I picked the Bonanza A36 for this, a nimble yet straightforward aircraft to fly. I didn't fly the full approach, but started with the aircraft about 20nm out past the runway, heading towards the airport (but slightly off). I set the autopilot to descend and maintain a height of 1600ft, and the NAV1 radio was set to a frequency of 111.70, which is the frequency of WMKM's ILS. The A36 has no DME, but I set the GPS waypoint to that of the airport so I could monitor the distance. The CDI setting was set to VLOC to ensure that the aircraft's autopilot uses the ILS and not GPS to reach the airport.

Nothing happens at first as the ILS is out of range, and the aircraft is just flying the set heading in the autopilot.

Once the ILS signal is picked up, two green dots appear at the side and bottom of the Primary Flight Display (part of the "Glass Cockpit" of this A36):
The green dots indicate your deviation from the ILS beam. If you're flying manually, you will need to fly to the left and up in this case, so that the green dots reach the center of the bars at the bottom and right. If you've got the autopilot set to approach mode (APR) then just sit back and the autopilot will do the work for you.
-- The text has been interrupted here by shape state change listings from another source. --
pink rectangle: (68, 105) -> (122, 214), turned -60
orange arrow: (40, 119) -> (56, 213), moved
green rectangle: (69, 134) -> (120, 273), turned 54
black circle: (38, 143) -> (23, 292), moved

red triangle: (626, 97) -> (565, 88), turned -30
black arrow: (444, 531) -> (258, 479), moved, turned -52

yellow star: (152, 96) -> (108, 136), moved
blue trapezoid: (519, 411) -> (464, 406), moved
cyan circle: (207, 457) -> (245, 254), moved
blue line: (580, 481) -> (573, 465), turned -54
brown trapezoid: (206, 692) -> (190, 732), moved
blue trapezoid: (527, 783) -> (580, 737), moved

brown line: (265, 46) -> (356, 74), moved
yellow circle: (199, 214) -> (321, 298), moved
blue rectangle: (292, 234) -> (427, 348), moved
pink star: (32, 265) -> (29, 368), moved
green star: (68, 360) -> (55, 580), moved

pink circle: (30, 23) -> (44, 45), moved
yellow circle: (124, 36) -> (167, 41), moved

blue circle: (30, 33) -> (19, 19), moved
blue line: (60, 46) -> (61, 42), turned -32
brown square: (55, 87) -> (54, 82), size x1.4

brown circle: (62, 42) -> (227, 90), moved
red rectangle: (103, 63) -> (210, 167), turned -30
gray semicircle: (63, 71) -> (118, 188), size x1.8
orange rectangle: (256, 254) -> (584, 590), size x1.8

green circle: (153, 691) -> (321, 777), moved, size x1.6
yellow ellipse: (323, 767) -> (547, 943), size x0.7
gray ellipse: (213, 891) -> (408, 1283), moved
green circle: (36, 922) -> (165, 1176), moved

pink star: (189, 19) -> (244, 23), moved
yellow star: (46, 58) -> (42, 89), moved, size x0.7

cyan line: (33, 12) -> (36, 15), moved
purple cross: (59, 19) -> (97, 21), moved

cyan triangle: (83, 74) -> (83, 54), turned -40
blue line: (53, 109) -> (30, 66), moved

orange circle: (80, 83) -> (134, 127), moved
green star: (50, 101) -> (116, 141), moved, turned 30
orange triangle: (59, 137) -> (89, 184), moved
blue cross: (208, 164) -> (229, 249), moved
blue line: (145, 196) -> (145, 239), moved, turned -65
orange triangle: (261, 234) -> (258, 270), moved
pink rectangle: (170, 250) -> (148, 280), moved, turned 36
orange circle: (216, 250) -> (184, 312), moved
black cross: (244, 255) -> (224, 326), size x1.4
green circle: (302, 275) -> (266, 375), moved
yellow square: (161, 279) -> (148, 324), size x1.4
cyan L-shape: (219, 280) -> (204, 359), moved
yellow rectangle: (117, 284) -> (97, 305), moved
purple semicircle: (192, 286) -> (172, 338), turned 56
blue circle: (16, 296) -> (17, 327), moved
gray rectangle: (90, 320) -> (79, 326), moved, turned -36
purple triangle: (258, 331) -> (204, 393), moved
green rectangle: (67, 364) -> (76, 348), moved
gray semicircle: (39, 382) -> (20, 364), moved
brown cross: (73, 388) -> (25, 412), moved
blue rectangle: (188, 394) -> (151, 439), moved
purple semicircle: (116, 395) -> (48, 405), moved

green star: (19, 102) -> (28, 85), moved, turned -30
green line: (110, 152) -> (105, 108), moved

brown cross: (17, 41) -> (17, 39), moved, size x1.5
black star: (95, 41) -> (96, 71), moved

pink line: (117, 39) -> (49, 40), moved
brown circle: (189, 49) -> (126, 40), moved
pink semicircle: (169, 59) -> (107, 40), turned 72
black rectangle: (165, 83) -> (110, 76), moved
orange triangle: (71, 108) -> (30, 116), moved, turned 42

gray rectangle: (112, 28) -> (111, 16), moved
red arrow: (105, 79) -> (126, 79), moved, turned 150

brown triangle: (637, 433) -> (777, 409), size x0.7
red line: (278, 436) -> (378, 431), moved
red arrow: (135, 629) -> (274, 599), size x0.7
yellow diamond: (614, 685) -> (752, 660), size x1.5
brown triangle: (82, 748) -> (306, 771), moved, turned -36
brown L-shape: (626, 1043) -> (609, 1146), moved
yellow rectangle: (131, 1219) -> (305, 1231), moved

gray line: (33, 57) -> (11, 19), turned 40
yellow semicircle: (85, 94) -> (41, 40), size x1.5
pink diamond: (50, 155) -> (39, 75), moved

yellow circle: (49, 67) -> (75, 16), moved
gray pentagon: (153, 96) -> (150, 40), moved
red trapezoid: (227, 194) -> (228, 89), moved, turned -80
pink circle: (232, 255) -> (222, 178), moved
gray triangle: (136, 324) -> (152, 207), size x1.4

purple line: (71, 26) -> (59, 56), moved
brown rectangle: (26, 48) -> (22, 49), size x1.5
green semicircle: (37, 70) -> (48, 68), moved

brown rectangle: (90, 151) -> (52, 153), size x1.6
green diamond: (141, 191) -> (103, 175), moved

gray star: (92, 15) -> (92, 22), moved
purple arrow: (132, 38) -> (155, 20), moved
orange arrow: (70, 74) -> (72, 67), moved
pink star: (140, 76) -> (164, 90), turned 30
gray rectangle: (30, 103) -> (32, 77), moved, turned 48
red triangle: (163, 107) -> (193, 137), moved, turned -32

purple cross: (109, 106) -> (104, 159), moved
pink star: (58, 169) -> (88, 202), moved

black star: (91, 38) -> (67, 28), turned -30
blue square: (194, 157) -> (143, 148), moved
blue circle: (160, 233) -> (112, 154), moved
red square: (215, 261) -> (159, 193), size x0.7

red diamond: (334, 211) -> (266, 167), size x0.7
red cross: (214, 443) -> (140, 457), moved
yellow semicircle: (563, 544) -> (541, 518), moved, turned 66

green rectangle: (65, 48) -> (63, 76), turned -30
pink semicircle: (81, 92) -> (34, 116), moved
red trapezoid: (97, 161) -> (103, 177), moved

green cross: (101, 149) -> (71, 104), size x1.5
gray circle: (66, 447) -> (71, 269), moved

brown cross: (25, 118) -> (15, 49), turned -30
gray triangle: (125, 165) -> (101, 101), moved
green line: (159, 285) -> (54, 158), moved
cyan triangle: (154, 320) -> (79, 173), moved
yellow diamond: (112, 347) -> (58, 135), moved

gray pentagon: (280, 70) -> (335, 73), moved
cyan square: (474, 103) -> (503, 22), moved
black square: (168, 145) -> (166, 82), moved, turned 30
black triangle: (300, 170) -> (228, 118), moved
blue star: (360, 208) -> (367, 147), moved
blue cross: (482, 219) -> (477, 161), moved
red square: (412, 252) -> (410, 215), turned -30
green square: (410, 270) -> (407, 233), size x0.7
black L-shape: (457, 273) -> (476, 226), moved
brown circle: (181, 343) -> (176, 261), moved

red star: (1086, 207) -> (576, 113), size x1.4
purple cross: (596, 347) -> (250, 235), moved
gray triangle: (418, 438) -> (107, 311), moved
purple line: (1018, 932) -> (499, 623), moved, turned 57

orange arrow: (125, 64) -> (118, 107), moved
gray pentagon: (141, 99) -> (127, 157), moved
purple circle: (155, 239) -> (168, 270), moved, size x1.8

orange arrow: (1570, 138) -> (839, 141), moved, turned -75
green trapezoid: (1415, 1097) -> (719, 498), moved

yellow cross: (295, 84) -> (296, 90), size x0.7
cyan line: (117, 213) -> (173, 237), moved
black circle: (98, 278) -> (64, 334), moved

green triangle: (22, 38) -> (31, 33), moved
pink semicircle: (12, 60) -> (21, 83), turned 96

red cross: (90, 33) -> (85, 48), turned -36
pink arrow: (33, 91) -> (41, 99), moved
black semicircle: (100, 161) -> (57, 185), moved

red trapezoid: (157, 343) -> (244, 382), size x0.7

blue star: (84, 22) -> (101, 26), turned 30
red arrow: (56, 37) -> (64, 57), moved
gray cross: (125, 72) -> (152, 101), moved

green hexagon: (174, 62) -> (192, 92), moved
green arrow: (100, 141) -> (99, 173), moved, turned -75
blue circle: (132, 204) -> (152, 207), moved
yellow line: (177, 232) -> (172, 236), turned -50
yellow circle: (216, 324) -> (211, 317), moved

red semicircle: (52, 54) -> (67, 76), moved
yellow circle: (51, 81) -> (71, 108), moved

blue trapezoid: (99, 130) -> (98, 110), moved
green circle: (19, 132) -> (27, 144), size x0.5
While the autopilot will find its way to the center of the localizer beam by itself, it will not "hunt" for the glideslope beam. Instead, you're expected to fly until you "cross" them glideslope beam, at which point the autopilot will begin to track it. In WMKM's case, The vertical dot will be centered when the aircraft is 5.2nm away from the airport at a height of 1600ft, this is known as the "FAP". So you will usually want to make sure you are at 1600ft before you cross the FAP. You'll usually hear a beep and the aircraft will start to descend when you reach that point.

Now if you look out the window (this is not strictly necessary, nor may it be possible under low visibility conditions) you will see the airport runway lined up and your descent targeted at the touchdown point.

You can stay on the approach until you reach the Decision Height (DA, 300ft for WMKM) where you have to execute a missed approach (i.e. abort landing and do a go-around) if the runway is not in sight yet.